[Data excerpts]
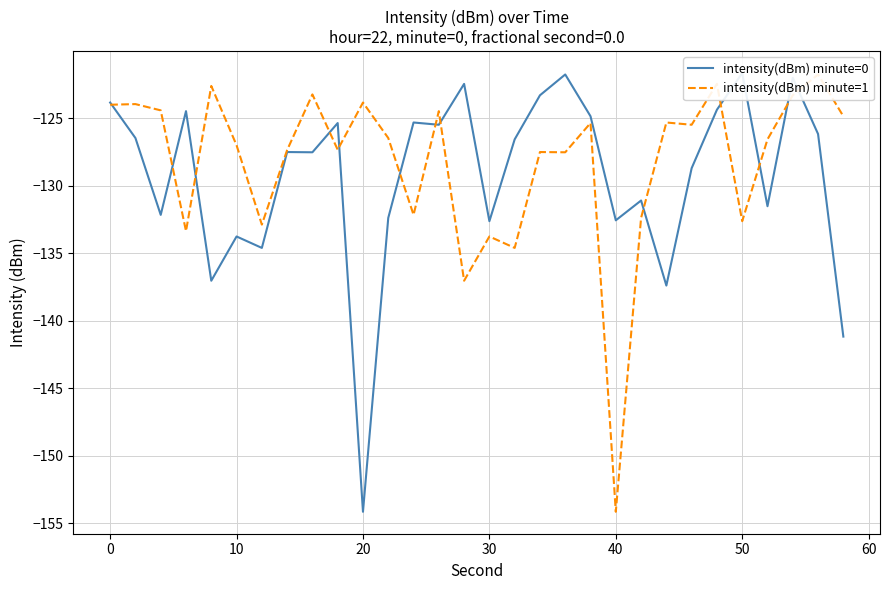

What are all the series names shown in the legend?

intensity(dBm) minute=0, intensity(dBm) minute=1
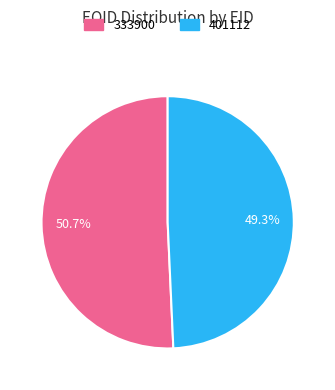

What is the largest slice in the pie chart?

333900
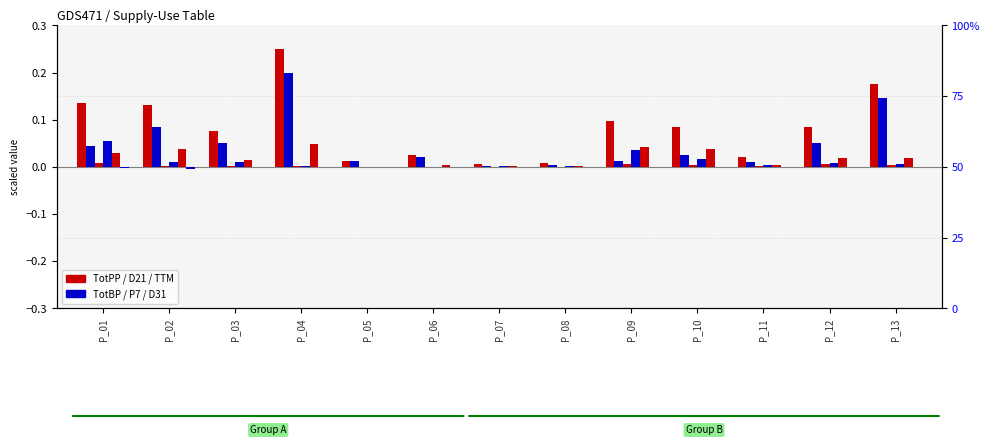

The value of TTM at P_08 is 0.0. True or false?

False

## REQUEST
Could you output every line of the items above verbatim, leaving the pictures out?

## TASK SOLUTION
What are all the series names shown in the legend?

intensity(dBm) minute=0, intensity(dBm) minute=1

What is the largest slice in the pie chart?

333900

The value of TTM at P_08 is 0.0. True or false?

False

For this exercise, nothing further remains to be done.